Unfortunately, the LAUSD has an unacknowledged, but readily apparent, plan to close down the special education centers. Parents are reporting that the district is depriving them of their final say in education decisions for their children by not making these schools available during the Individualized Education Plan (IEP) process and intimidating those who push for the choice. As a result, the populations of these schools are steadily decreasing. Instead, these students are being forced into mainstream schools that are ill-equipped to handle their needs. These are students that need intensive assistance and at some point one of them is going to get lost in the shuffle of a general education campus and this will result in a tragedy. The district needs to reverse course before this happens.
Instead of forcing these students to be mainstreamed and shutting down these campuses, it would be far better to find ways to make them more inclusive. As a Board member I will push to turn each of these specialized schools into magnets that would also serve general education students who would like to pursue careers in special education. This would fit the district’s strategy of preparing all students to be “workforce ready” and would also help to ensure that students with special needs are provided with meaningful interaction with their “typical” peers.

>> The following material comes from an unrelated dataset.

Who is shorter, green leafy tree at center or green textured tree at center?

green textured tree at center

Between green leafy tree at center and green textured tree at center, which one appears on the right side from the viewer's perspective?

From personal experience, I can tell you that these interactions are not occurring in all general education campuses. My daughter, one of my two who are on the autism spectrum, was enrolled in a class in middle school where she and her classmates were allowed to play games while the other students learned how to use a computer. At lunch, she sat at a table with her classmates while their general-ed peers played around them. This was not accomplishing the goal of socialization with the “typical” students. We also discovered that my other daughter was taken out of class ten minutes early every day so that she would not have to navigate through the crowded halls to get to her bus. While I appreciated the fact that the district said that this was for her safety, I also thought that it was a missed opportunity for education. If she is to have any type of independence in adulthood she will have to learn to navigate through crowds on her own.
“Special Education” is aptly named because it draws focus to the individual plans that must be developed for each student. The centers are an example of success in the LAUSD. We must not let forced mainstreaming endanger the uniqueness of these centers.